Wednesday, November 4, 2009
Convention Center, Exhibit Hall BC, Second Floor
Long-term field experiments are needed to fully realize positive and negative impacts of conservation tillage and poultry litter application on cotton production. A study was initiated in north Alabama in 1996 to evaluate cotton (Gossypium hirsutum L.) performance with long-term poultry litter (PL) application under different tillages and to study the build up of phosphorus (P) with application of PL. Treatments include incomplete factorial combinations of three tillage systems [conventional till (CT), mulch-till (MT), and no-till (NT)], two cropping systems [cotton- fallow and cotton-winter rye (Secale cereale L.)], and two nitrogen sources and rates [100 kg N ha‑1 from ammonium nitrate (AN), and 100 and 200 kg N ha‑1 from poultry litter (PL)]. Cotton was rotated with corn (Zea mays L.) every third year.
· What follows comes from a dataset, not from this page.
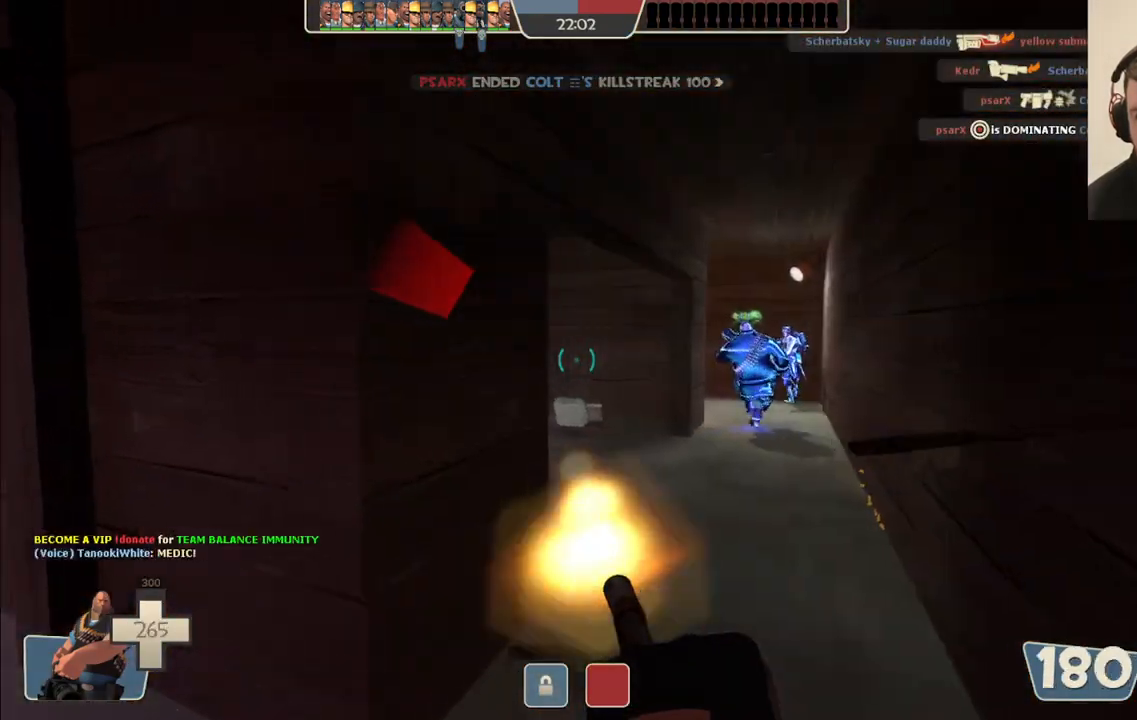
{"buttons": ["L2", "R2"], "left_stick": "up", "right_stick": "center", "events": [[117, "right_stick", "center"]]}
Results from 2003-2008 showed that all tillages gave similar cotton lint yields with AN at 100 kg N ha-1. But application of PL at 100 kg N ha-1 in CT and MT plots gave significantly higher lint yields compared to NT. On average, PL application in NT plots resulted in 12 and 11% yield reductions compared to CT and MT, respectively. However, NT plots with PL at 200 kg N ha-1 gave similar yields to CT and MT. During corn years, higher residual fertility of PL was observed in NT plots. Long-term PL application (100 kg N ha-1 yr-1) helped to maintain original soil pH in CT and MT while application of AN decreased soil pH. In NT plots, PL at 100 kg N ha-1 was not sufficient to maintain soil pH, but 200 kg N ha-1 maintained original pH. However, PL application at double rate (200 kg N ha-1) in NT plots caused build up of P.